For those less concerned with raw damage, Kate’s heroic and intrinsic abilities allow for a level of strategy unparalleled by the base game’s playable heroes. With Decoy – for example – you’re able to place a second version of Kate to provide cover fire, distract enemies, or even just act as an easy escape with the Afterimage upgrade, allowing you to swap places with your double. This is only one of the many ways Kate is able to control the battlefield.

With a new hero comes new skills to tune the way you fight as a particular hero. Kate’s skill trees allow an impressive amount of customisation in how Kate works, for instance, I found ways to reduce her ability to teleport in order to increase damage on close-range melee attacks, which helped because I didn’t find myself making use of her teleport much anyway. These skill trees are designed superbly to give you a real sense of progression with a particular character, introducing new skills just as you grasp the old ones.

Alongside Kate as a new playable hero, Operation: Taking Aim brings a fully fleshed-out three hour long set of story missions that explores the narrative reason for Kate’s induction into the Avengers, her search for her mentor.

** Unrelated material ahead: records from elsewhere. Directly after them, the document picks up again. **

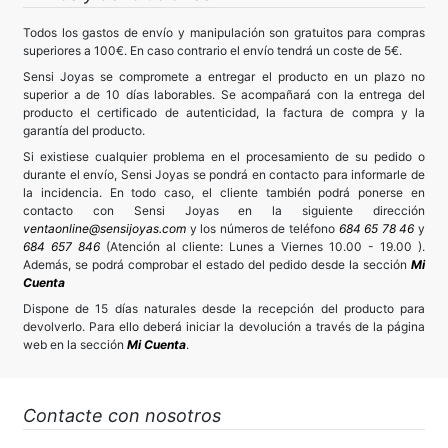
Todos los gastos de envío y manipulación son gratuitos para compras
superiores a 100€. En caso contrario el envío tendrá un coste de 5€.
Sensi Joyas se compromete a entregar el producto en un plazo no
superior a de 10 días laborables. Se acompañará con la entrega del
producto el certificado de autenticidad, la factura de compra y la
garantía del producto.
Si existiese cualquier problema en el procesamiento de su pedido o
durante el envío, Sensi Joyas se pondrá en contacto para informarle de
la incidencia. En todo caso, el cliente también podrá ponerse en
contacto con Sensi Joyas en la siguiente dirección
ventaonline@sensijoyas.com
y los números de teléfono
684 65 78 46
y
684 657 846
(Atención al cliente: Lunes a Viernes 10.00 - 19.00 ).
Además, se podrá comprobar el estado del pedido desde la sección
Mi
Cuenta
Dispone de 15 días naturales desde la recepción del producto para
devolverlo. Para ello deberá iniciar la devolución a través de la página
web en la sección
Mi Cuenta
.
Contacte con nosotros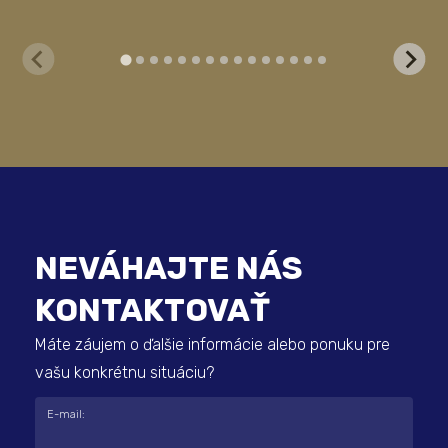
NEVÁHAJTE NÁS
KONTAKTOVAŤ
Máte záujem o ďalšie informácie alebo ponuku pre
vašu konkrétnu situáciu?
E-mail: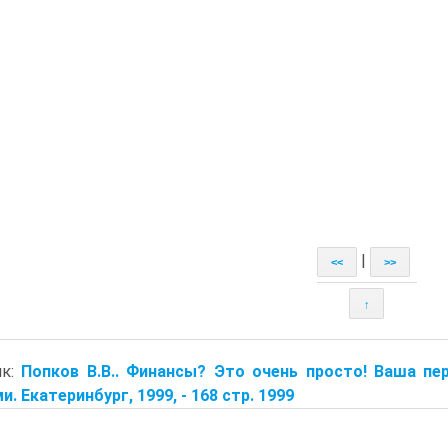
|
<<
>>
↑
ик:
Попков В.В.. Финансы? Это очень просто! Ваша п
и. Екатеринбург, 1999, - 168 стр. 1999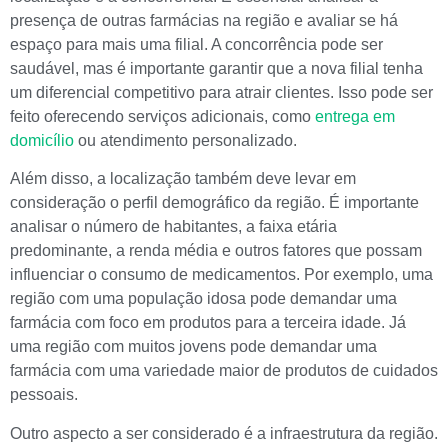
presença de outras farmácias na região e avaliar se há
espaço para mais uma filial. A concorrência pode ser
saudável, mas é importante garantir que a nova filial tenha
um diferencial competitivo para atrair clientes. Isso pode ser
feito oferecendo serviços adicionais, como
entrega em
domicílio
ou atendimento personalizado.
Além disso, a localização também deve levar em
consideração o perfil demográfico da região. É importante
analisar o número de habitantes, a faixa etária
predominante, a renda média e outros fatores que possam
influenciar o consumo de medicamentos. Por exemplo, uma
região com uma população idosa pode demandar uma
farmácia com foco em produtos para a terceira idade. Já
uma região com muitos jovens pode demandar uma
farmácia com uma variedade maior de produtos de cuidados
pessoais.
Outro aspecto a ser considerado é a infraestrutura da região.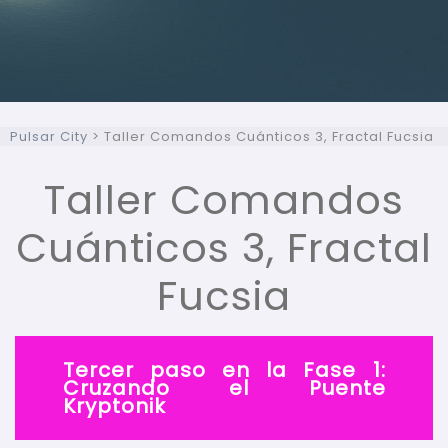
Pulsar City
>
Taller Comandos Cuánticos 3, Fractal Fucsia
Taller Comandos
Cuánticos 3, Fractal
Fucsia
Tercer paso en la Fase 1:
Cruzando el Puente
Kryptonik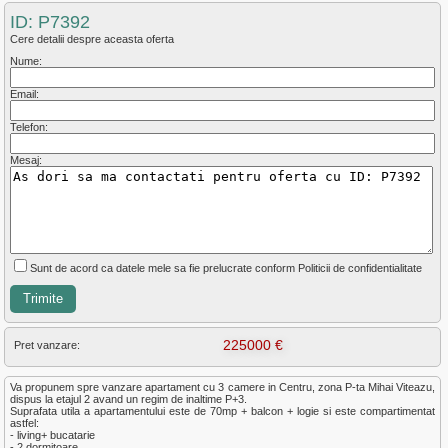
ID: P7392
Cere detalii despre aceasta oferta
Nume:
Email:
Telefon:
Mesaj:
Sunt de acord ca datele mele sa fie prelucrate conform Politicii de confidentialitate
225000 €
Pret vanzare:
Va propunem spre vanzare apartament cu 3 camere in Centru, zona P-ta Mihai Viteazu,
dispus la etajul 2 avand un regim de inaltime P+3.
Suprafata utila a apartamentului este de 70mp + balcon + logie si este compartimentat
astfel:
- living+ bucatarie
- 2 dormitoare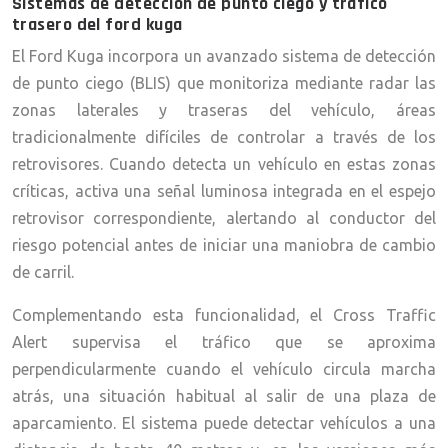
Sistemas de detección de punto ciego y tráfico
trasero del ford kuga
El Ford Kuga incorpora un avanzado sistema de detección
de punto ciego (BLIS) que monitoriza mediante radar las
zonas laterales y traseras del vehículo, áreas
tradicionalmente difíciles de controlar a través de los
retrovisores. Cuando detecta un vehículo en estas zonas
críticas, activa una señal luminosa integrada en el espejo
retrovisor correspondiente, alertando al conductor del
riesgo potencial antes de iniciar una maniobra de cambio
de carril.
Complementando esta funcionalidad, el Cross Traffic
Alert supervisa el tráfico que se aproxima
perpendicularmente cuando el vehículo circula marcha
atrás, una situación habitual al salir de una plaza de
aparcamiento. El sistema puede detectar vehículos a una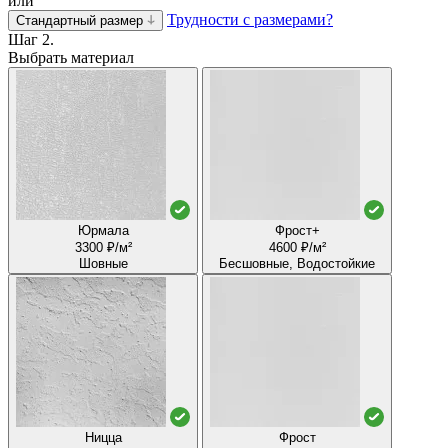
или
Трудности с размерами?
Стандартный размер
Шаг 2.
Выбрать материал
Юрмала
Фрост+
3300 ₽/м²
4600 ₽/м²
Шовные
Бесшовные, Водостойкие
Ницца
Фрост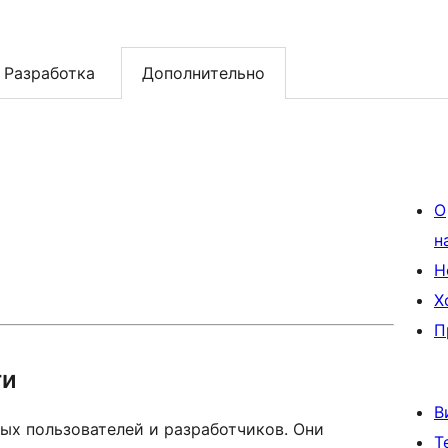
Разработка
Дополнительно
О
н
Н
Х
П
ти
В
ых пользователей и разработчиков. Они
Т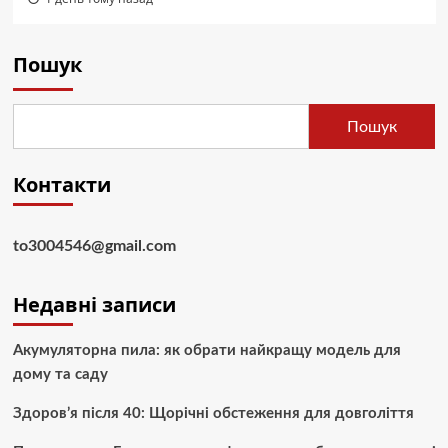
Пошук
Пошук
Контакти
to3004546@gmail.com
Недавні записи
Акумуляторна пила: як обрати найкращу модель для
дому та саду
Здоров’я після 40: Щорічні обстеження для довголіття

The narrative is simple, but merely acts as an impressive springboard from which the rest of the post-launch content will launch. Kate’s search for Clint is, while compelling, a trifle too short to justify the long wait players have had to endure since it was announced. The narrative also feels rushed, like it’s there only to serve as a backdrop for Kate’s appearance and as a setup for a more exciting story to come (as evidenced by the story’s mysterious ending).

Outside of the main event, Operation: Taking Aim brings a new Major Artefact called Vishanti Appendix XIII, a spell located in the book of Vishanti, which is a tome used and protected by Doctor Strange in Marvel lore. Vishanti Appendix XIII in practice, however, is much less exciting than its lore-rich sibling, merely replicating Black Widow’s ability to turn a character invisible. While it does provide some use during tough fights, I never found it to be necessary or worth the massive cooldown it has between uses. In short, it’s not worth your time unless it fits with one of your builds.

Unfortunately, outside of that, there still isn’t much to do in Marvel’s Avengers. While future updates are said to add new areas and villains to the mix of daily and weekly resets, Crystal Dynamic’s first expansion has proven to be less than impressive for those either not interested in Kate’s playstyle and aesthetic, and those looking for variety in their daily grinding.

Overall, Operation: Taking Aim has introduced a stellar addition to the roster in Kate Bishop, and her narrative is compelling enough to keep you invested – even if it is too short. The other additions (or lack thereof) are less than impressive, and provide very little variety to regular play and don’t improve on the honest criticisms of the game’s lack of endgame content. Future expansions can add new heroes and narratives as much as they like, but without a more significant reason to keep fighting AIM’s forces, I can’t see Marvel’s Avengers ever living up to its own name.